Direct download links available for Free AIDS and Accusation: Haiti and the Geography of Blame [Paperback]
- Paperback: 372 pages
- Publisher: University of California Press; Updated with a New Preface edition (May 3, 2006)
- Language: English
- ISBN-10: 0520248392
- ISBN-13: 978-0520248397
- Product Dimensions: 0.9 x 6 x 9.2 inches
- Shipping Weight: 1.2 pounds (View shipping rates and policies)

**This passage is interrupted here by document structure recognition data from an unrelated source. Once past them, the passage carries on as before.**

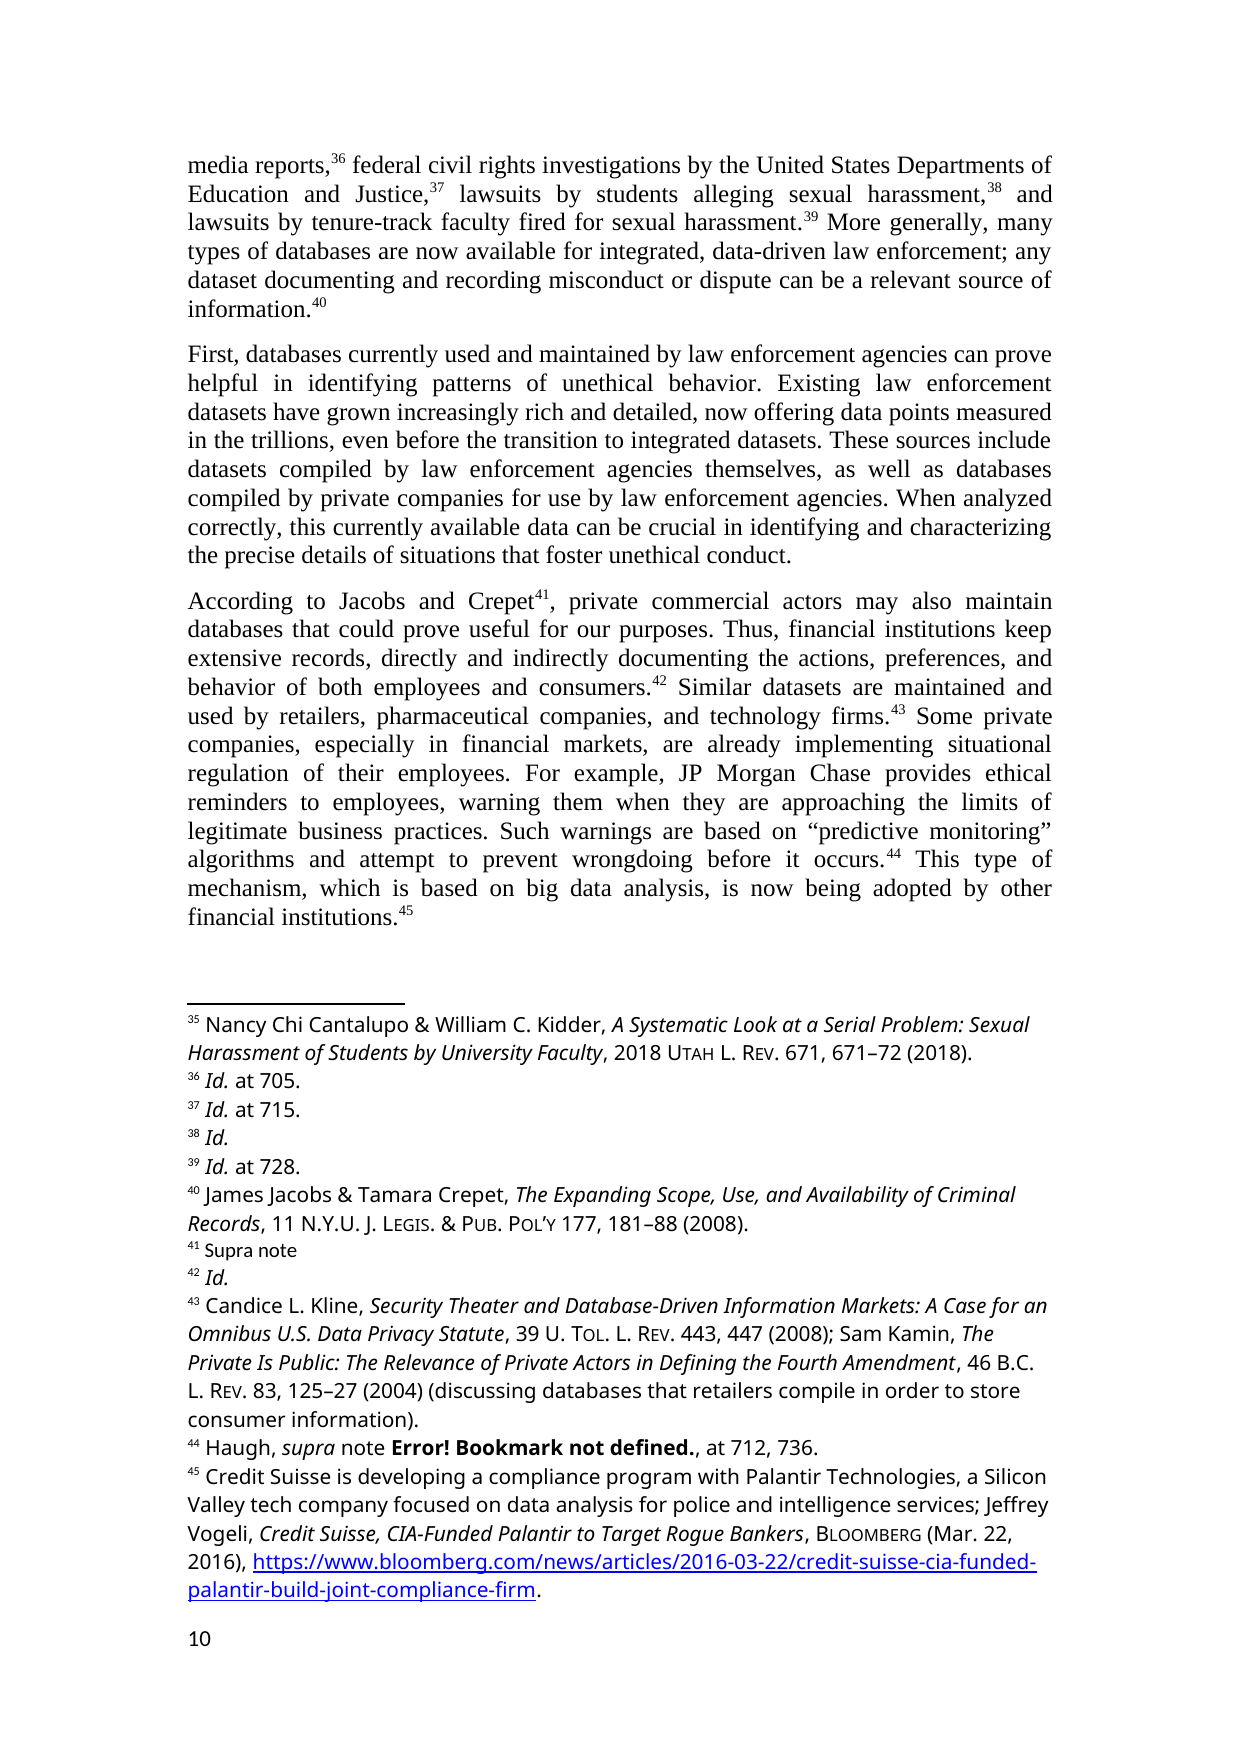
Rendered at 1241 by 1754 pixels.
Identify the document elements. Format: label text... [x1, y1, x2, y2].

text First, databases currently used and maintained by law enforcement agencies can prove helpful in identifying patterns of unethical behavior. Existing law enforcement datasets have grown increasingly rich and detailed, now offering data points measured in the trillions, even before the transition to integrated datasets. These sources include datasets compiled by law enforcement agencies themselves, as well as databases compiled by private companies for use by law enforcement agencies. When analyzed correctly, this currently available data can be crucial in identifying and characterizing the precise details of situations that foster unethical conduct. [187, 339, 1053, 569]
text Such an integrated approach can be illustrated through recent work by Cantalupo & Kidder, who utilized the latest advances in data availability to analyze and categorize sexual harassment by university faculty members. They use a database drawn from media reports, federal civil rights investigations by the United States Departments of Education and Justice, lawsuits by students alleging sexual harassment, and lawsuits by tenure-track faculty fired for sexual harassment. More generally, many types of databases are now available for integrated, data-driven law enforcement; any dataset documenting and recording misconduct or dispute can be a relevant source of information. [187, 150, 1053, 322]
text According to Jacobs and Crepet, private commercial actors may also maintain databases that could prove useful for our purposes. Thus, financial institutions keep extensive records, directly and indirectly documenting the actions, preferences, and behavior of both employees and consumers. Similar datasets are maintained and used by retailers, pharmaceutical companies, and technology firms. Some private companies, especially in financial markets, are already implementing situational regulation of their employees. For example, JP Morgan Chase provides ethical reminders to employees, warning them when they are approaching the limits of legitimate business practices. Such warnings are based on “predictive monitoring” algorithms and attempt to prevent wrongdoing before it occurs. This type of mechanism, which is based on big data analysis, is now being adopted by other financial institutions. [187, 586, 1053, 931]
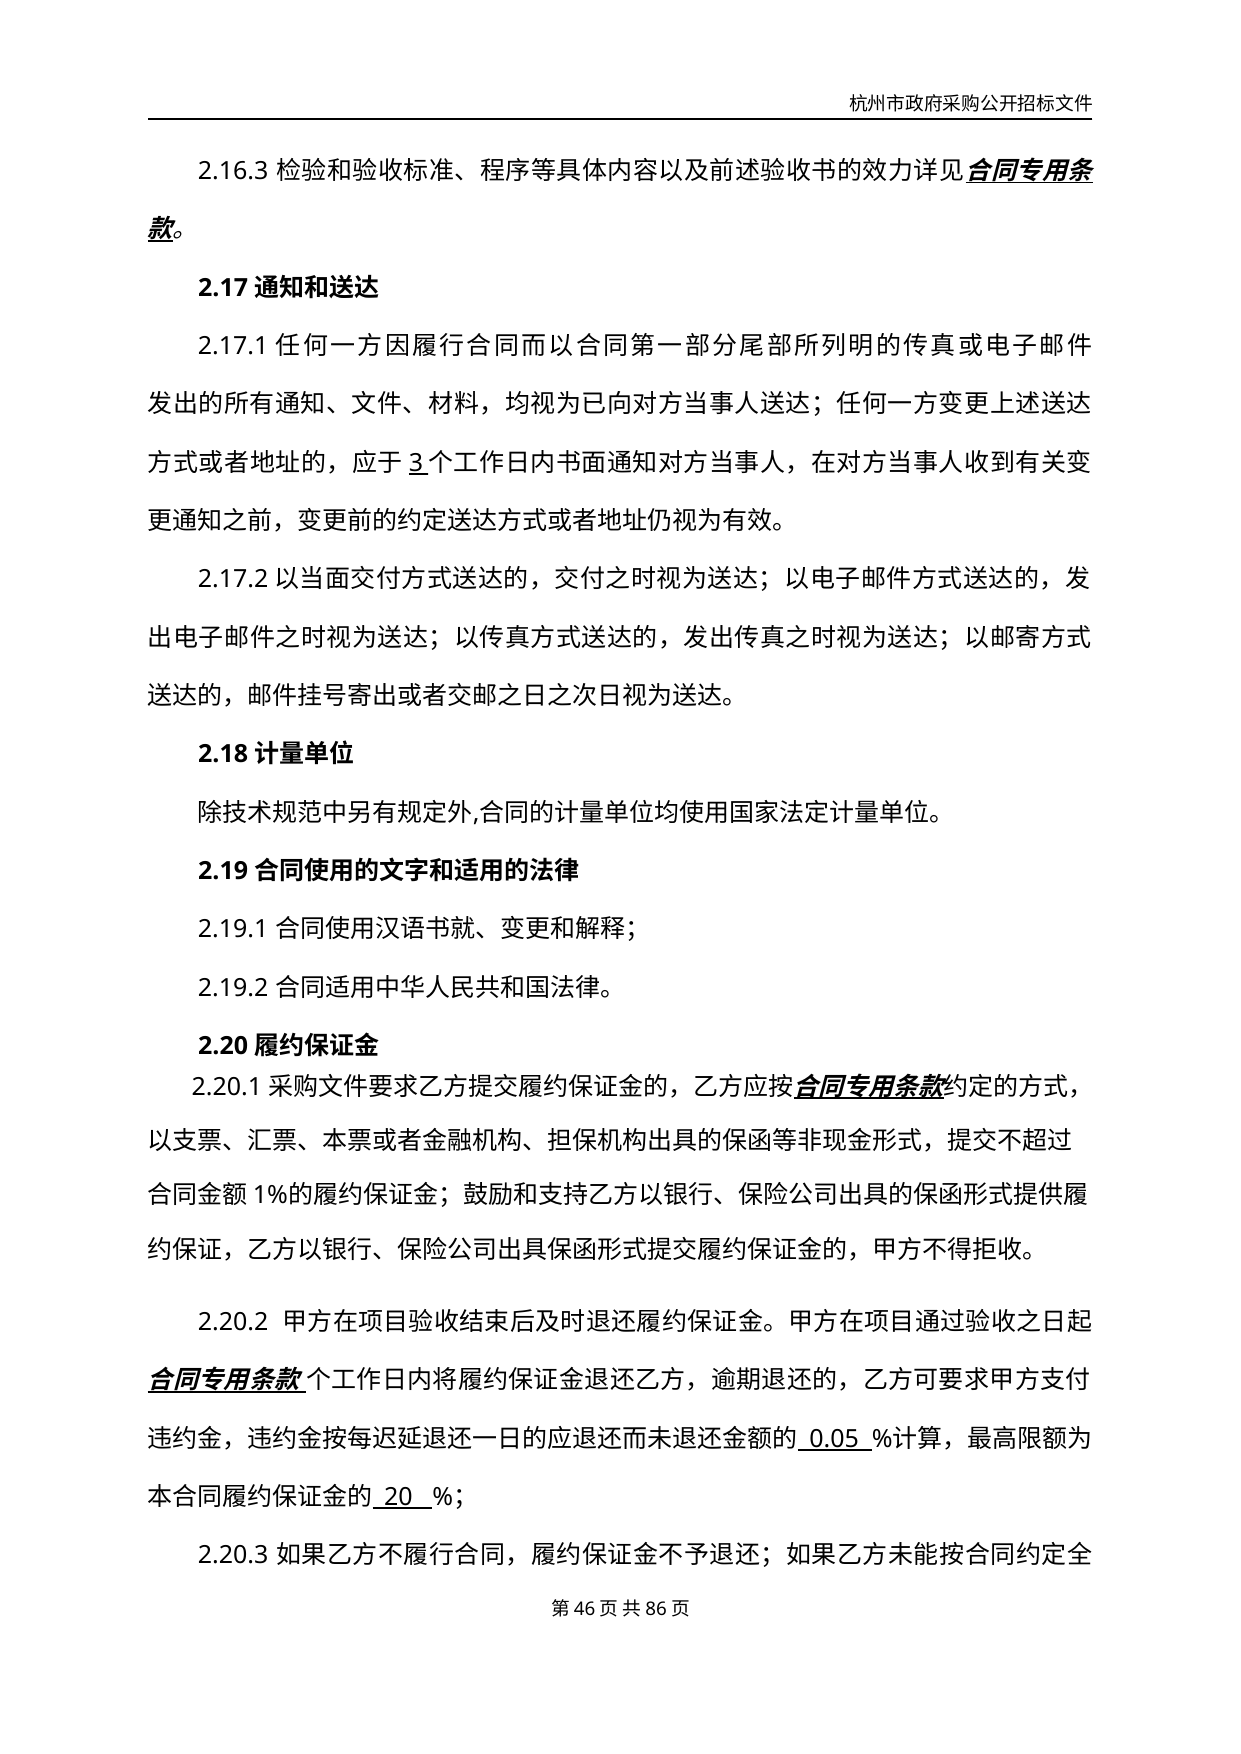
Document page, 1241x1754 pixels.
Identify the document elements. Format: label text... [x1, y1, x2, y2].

Free AIDS and Accusation: Haiti and the Geography of Blame
Farmer's excellent historical ethnography of Haitian illness (as seen through the contemporary context of the world AIDS epidemic), proves the necessity of developing anthropological approaches to understanding health systems and implementing medical care. The diagnosis and analysis of sickness, disease, illness, and treatment should go hand-in-hand with the cultural understanding of local systems of blame, accusation, causation, and cure. Where most approaches to medicine are based on the "Westernized" first-world nations' understanding of the causes of illness (tainted as well, as Farmer shows, by systematic "blame the victim" and shame techniques), the adoption of these approaches in treating the illnesses of other peoples can be catastrophic. Three ethnographies make up the structure of a detailed historical inquiry ) The longstanding tradition of conceiving of illness through the lens of powerlessness shapes the contemporary lives of the people in Haiti with whom Farmer worked. Although they could see the effects of the illness, people in this region were obsessed with the cause of the illness, and felt the need to understand AIDS through a constructed narrative of blame. A deep belief in their religion led villagers to look for the source of witchcraft that could possibly be harming them, and elaborate stories about neighbors, jealousies, and rivalries flourished as a result. Any improvement in the standing of one member of the society (through wealth, status, relationships, acquisition of property or food, or political power through employment or marriage) adds to the structure of distrust and blame.
Farmer's book shows how disturbingly complex and deep the layers of mistrust, misinformation, and the effects of racism, are.